Insurgents in January 2023 kidnapped eight people as they worked in their fields in the village of Chacamba. Seven captives were released, but the eighth was beheaded, the Club of Mozambique newspaper reported.
From February to May, however, the district enjoyed a tenuous calm as troops with the Mozambican Defense and Security Forces (FDS), Southern African Development Community Mission in Mozambique (SAMIM) and international allies made gains against the Ahl al-Sunna wal-Jama’a (ASWJ) extremist group.
In the first 10 months of the year, there were only seven political violence events in Nangade and just four of them were attributed to ASWJ, according to the Armed Conflict Location & Event Data Project.
One of the last confirmed sightings of insurgents was in late March, when fighters were spotted around Namatil, where they surrendered, Mozambique’s Zitamar News reported.
The military successes prompted Mozambican President Filipe Nyusi to state in May that Cabo Delgado’s security situation had returned to normal.
Rwandan President Paul Kagame agreed that great progress was made against terrorists.
“Eighty percent of the insurgency problem has been addressed,” Kagame said in a June report by Bloomberg.
With the insurgents reeling, the Tanzania People’s Defence Force began withdrawing troops from Nangade in November. SAMIM forces began leaving in December with a view to completely withdraw by July 2024.

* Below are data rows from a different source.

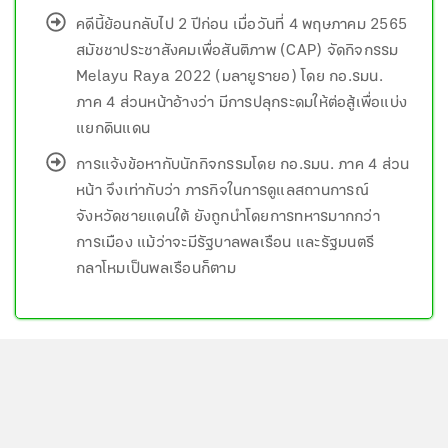
คดีนี้ย้อนกลับไป 2 ปีก่อน เมื่อวันที่ 4 พฤษภาคม 2565
สมัชชาประชาสังคมเพื่อสันติภาพ (CAP) จัดกิจกรรม
Melayu Raya 2022 (มลายูรายอ) โดย กอ.รมน.
ภาค 4 ส่วนหน้าอ้างว่า มีการปลุกระดมให้ต่อสู้เพื่อแบ่ง
แยกดินแดน
การแจ้งข้อหากับนักกิจกรรมโดย กอ.รมน. ภาค 4 ส่วน
หน้า จึงเท่ากับว่า ภารกิจในการดูแลสถานการณ์
จังหวัดชายแดนใต้ ยังถูกนำโดยการทหารมากกว่า
การเมือง แม้ว่าจะมีรัฐบาลพลเรือน และรัฐมนตรี
กลาโหมเป็นพลเรือนก็ตาม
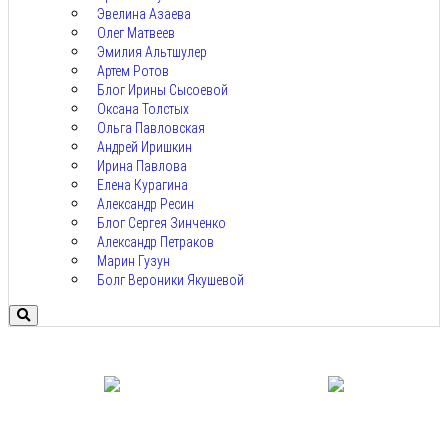
Эвелина Азаева
Олег Матвеев
Эмилия Альтшулер
Артем Ротов
Блог Ирины Сысоевой
Оксана Толстых
Ольга Павловская
Андрей Иришкин
Ирина Павлова
Елена Курагина
Александр Ресин
Блог Сергея Зинченко
Александр Петраков
Марин Гузун
Болг Вероники Якушевой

However, as Zitamar reported, there is evidence that Nangade’s security situation is not yet resolved, and some analysts fear the withdrawal of troops may be premature.
According to an August assessment by ReliefWeb, just a “few” of the district’s 64,880 displaced people have returned home — and most only stay temporarily.

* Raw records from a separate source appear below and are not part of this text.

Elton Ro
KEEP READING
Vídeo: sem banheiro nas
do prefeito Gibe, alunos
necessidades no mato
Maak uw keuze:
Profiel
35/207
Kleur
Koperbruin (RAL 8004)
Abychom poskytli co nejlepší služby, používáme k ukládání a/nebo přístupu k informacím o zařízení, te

Safety fears were the main reason for the temporary returns, especially regarding the “regular movements of NSAGs [non-state armed groups] in the rural areas,” where residents return to farm and inspect and clean their properties, ReliefWeb reported.

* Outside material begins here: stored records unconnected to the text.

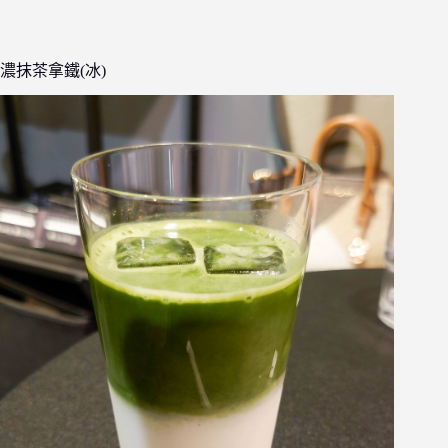
濃抹茶拿鐵(冰)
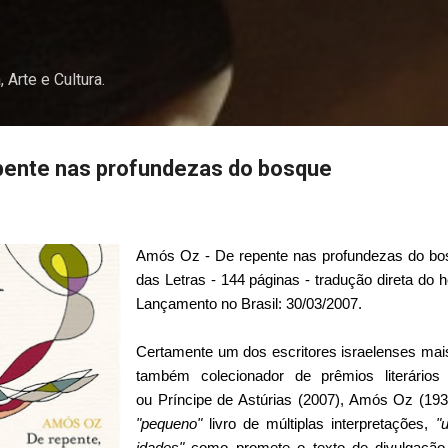
Pular para o conteúdo principal
, Arte e Cultura.
pente nas profundezas do bosque
Amós Oz - De repente nas profundezas do bo
das Letras - 144 páginas - tradução direta do 
Lançamento no Brasil: 30/03/2007.
Certamente um dos escritores israelenses
mai
também colecionador de prêmios literário
ou Príncipe de Astúrias (2007), Amós Oz (193
"pequeno"
livro de múltiplas interpretações,
"
idades"
como promete o texto de divulgação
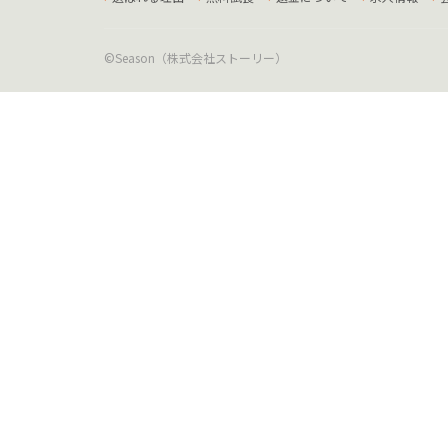
©Season（株式会社ストーリー）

There also have been unconfirmed reports of people-smuggling across the Tanzania border, a common route connecting the insurgency to Burundi, the Democratic Republic of Congo and Tanzania, Zitamar reported.
The withdrawal of SAMIM and TPDF forces will leave counterinsurgency operations to the country’s security forces and a local militia that Mozambique authorized to fight NSWJ in August.
The FDS has not performed well during the insurgency and “often has a poor relationship with communities,” Peter Bofin wrote in a Zitamar report.
The local militia, however, is now well established in Nangade, where it is active in all villages and has a commander based in the district headquarters.
Borges Nhamirre, an Institute for Security Studies consultant, wrote in July that military successes against insurgents throughout Cabo Delgado forced terrorists to change strategies from attacking civilians and security forces to. infiltrating communities to radicalize people and recruit new members.
“To achieve real stability, the root causes of Cabo Delgado’s conflict must be recognized and addressed,”
Nhamirre wrote. “These include, above all, social and economic inequalities in sharing the province’s wealth and better management of its natural resources. The local youth also need hope and opportunity, and the circumstances that lead to radicalization must be prevented.”